Trade war tensions took the global markets into a tailspin in 2018. Even in mid-January, the International Monetary Fund reduced its world economic growth forecasts for 2019 and 2020, pointing out weakness in Europe and some emerging markets, as well as trade tensions.
All the tariff talk started last March. On Mar 1, 2018, President Donald Trump announced his plan to impose a 25% tariff on steel and a 10% tariff on aluminum imports. Then, the move against China was at fever pitch over the course of the year as both countries imposed tit-for-tat tariffs (read: One Year of Trade Spat: 5 ETF Winners).
So far, the United States has imposed tariffs on $250 billion worth of imports from China, while Beijing has retaliated with tariffs on $110 billion worth of U.S. goods, per the source. Though things started improving from 2019 with both countries negotiating hard and there are chances that Trump and China’s president Xi Jinping could strike an official trade deal at a summit around Mar 27 (per the Wall Street Journal report on Sunday), the material impact that the dispute had on global markets in 2018 cannot be overlooked(read: 10 ETF Areas to Gain as Trump Delays Additional Tariffs).
Several countries suffered due to these tariff issues, especially China. Against this backdrop, we would like to note the country ETFs that hung in there through the heightened yearlong trade tensions and returned in double digits (per xtf.com).
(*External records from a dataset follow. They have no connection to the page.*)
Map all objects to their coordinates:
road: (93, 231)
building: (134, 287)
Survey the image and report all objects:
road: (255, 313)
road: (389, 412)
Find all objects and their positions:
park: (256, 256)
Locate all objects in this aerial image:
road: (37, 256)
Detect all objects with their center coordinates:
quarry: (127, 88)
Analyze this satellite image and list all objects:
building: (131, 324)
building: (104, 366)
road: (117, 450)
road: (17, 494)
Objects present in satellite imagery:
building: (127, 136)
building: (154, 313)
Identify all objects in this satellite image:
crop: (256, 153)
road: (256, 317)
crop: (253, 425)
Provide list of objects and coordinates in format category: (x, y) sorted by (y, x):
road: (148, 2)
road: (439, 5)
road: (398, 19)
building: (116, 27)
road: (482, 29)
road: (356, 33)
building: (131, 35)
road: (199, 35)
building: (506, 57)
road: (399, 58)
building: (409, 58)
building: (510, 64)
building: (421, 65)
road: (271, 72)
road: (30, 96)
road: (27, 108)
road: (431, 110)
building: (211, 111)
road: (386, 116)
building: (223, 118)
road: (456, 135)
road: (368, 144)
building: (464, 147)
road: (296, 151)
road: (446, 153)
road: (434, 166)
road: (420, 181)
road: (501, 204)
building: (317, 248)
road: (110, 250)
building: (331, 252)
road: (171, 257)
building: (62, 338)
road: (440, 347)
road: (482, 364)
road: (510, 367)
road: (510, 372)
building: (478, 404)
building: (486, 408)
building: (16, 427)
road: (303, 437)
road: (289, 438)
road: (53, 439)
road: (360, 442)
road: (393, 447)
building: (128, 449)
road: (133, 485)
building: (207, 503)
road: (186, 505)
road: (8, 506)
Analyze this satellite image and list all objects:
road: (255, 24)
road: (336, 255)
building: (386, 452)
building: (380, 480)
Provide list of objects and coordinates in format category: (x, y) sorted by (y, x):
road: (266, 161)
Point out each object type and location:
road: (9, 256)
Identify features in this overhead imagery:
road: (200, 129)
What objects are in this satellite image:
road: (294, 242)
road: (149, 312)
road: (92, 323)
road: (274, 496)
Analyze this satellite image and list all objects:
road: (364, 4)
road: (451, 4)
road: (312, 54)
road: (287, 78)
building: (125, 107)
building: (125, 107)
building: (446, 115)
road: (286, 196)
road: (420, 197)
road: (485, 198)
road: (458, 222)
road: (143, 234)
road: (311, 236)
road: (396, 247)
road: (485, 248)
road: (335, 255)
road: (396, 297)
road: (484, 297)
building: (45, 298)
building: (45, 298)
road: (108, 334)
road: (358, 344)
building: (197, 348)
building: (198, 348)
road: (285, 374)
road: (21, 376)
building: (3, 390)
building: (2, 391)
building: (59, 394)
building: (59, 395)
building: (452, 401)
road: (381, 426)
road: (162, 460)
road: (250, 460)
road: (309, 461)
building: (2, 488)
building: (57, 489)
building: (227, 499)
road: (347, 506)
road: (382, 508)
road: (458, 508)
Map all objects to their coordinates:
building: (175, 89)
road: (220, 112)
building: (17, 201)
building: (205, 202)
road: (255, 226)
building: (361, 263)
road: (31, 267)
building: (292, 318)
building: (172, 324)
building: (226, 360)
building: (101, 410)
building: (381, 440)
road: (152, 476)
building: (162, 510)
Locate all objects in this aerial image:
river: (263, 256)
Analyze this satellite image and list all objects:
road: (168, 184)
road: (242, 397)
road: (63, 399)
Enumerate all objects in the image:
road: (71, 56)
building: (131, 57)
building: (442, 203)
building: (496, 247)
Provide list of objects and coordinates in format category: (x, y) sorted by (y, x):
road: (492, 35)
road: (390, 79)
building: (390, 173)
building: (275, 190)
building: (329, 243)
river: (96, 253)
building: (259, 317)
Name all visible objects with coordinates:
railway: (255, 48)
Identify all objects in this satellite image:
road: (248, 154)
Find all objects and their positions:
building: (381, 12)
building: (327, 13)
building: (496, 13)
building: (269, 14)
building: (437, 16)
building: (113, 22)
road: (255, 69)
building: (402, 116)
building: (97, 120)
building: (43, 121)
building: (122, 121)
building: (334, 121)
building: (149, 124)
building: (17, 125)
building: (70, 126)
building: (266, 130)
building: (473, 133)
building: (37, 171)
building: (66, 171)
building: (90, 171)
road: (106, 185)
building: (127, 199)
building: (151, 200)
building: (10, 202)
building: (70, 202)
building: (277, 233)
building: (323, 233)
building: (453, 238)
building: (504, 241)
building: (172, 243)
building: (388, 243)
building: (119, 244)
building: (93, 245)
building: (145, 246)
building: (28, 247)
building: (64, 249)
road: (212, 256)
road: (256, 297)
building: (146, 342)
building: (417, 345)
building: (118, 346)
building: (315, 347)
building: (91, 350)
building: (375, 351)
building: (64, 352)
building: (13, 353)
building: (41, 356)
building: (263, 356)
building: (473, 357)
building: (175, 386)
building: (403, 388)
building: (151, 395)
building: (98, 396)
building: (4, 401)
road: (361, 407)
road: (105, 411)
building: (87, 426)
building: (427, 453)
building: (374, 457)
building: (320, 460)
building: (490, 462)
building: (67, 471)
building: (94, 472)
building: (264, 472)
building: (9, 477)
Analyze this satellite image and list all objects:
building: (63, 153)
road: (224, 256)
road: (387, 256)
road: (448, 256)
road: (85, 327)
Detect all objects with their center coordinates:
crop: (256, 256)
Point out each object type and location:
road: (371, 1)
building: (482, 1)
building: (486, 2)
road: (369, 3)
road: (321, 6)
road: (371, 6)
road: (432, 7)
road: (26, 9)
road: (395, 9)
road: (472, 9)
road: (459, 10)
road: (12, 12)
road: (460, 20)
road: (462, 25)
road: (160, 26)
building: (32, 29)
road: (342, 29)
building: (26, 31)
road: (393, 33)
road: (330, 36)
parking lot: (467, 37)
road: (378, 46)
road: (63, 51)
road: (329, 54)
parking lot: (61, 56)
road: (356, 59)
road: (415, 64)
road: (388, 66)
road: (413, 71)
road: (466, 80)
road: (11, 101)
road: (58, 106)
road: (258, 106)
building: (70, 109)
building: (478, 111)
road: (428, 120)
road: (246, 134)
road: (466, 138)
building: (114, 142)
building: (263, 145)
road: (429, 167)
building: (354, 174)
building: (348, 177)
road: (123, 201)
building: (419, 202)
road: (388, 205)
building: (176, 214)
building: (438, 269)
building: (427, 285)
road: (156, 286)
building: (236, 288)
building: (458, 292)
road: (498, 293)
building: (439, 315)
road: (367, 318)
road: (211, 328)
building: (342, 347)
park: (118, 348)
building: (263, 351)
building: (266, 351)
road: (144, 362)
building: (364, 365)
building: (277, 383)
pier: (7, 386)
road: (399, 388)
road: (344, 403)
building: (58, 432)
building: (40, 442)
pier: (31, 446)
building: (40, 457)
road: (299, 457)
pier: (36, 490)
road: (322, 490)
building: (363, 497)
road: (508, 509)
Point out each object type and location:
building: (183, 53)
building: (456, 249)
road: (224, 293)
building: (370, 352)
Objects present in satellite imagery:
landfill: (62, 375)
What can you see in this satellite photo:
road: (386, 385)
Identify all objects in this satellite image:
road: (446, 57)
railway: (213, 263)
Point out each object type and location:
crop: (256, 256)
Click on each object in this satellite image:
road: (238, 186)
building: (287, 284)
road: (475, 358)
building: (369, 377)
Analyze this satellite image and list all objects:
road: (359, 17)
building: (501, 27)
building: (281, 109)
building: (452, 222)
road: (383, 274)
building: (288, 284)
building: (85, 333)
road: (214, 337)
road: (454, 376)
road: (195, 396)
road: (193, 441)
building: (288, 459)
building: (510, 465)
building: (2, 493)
iShares MSCI Saudi Arabia ETF (KSA - Free Report) – Up 22.5%
Saudi Arabia stocks benefited from higher oil prices in a considerable part of 2018. Also, increased spending by the government probably helped in boosting Saudi stocks. Index provider FTSE Russell has included many Saudi stocks on its global equity index this year, a move that is expected to haul in $500 million of inflows. FTSE Russell is also set to include Saudi Arabia’s stocks on the emerging market index in five phases. Saudi Arabia’s stock exchange expects passive fund inflows of $15 to $20 billion this year (read: EM Equities ETFs Off to a Great Start in 2019: Here's Why).
iShares MSCI Qatar ETF (QAT - Free Report) – Up 22.0%
Another gulf country – Qatar – has shown sturdy performances during the past one year. There were increased buying interests from foreign and domestic institutions. There was an increase in foreign ownership limit in some companies, which is deemed to be resulting in such huge interests.
Global X MSCI China Energy ETF (CHIE - Free Report) – Up 13.6%
Energy stocks have gained occasionally in the past year. Output cuts by OPEC and Russia for the first six months of the year, U.S. sanctions against Iran and Venezuela, and hopes of U.S.-Sino trade truce that have led to anticipation of higher demand for oil in the world’s second-largest economy boosted oil prices and this energy fund.
iShares Currency Hedged MSCI Switzerland ETF (HEWL - Free Report) – Up 13%
The underlying MSCI Switzerland 25/50 100% Hedged to USD Index consists of stocks traded primarily on the Zurich Stock Exchange with the currency risk of the securities included on the Underlying Index hedged to the U.S. dollar on a monthly basis.
The Swiss economy seems to be better-placed in the European block. After some years of lackluster growth, the Swiss economy grew 2.5% in 2018 thanks to a positive global situation. The growth missed expectations (+2.6%) by a whisker, but came in way sturdier than 2017’s growth rate of 1.6%. However, the Swiss government is more skeptical about prospects for this year, and could cut its forecast for 2019 growth.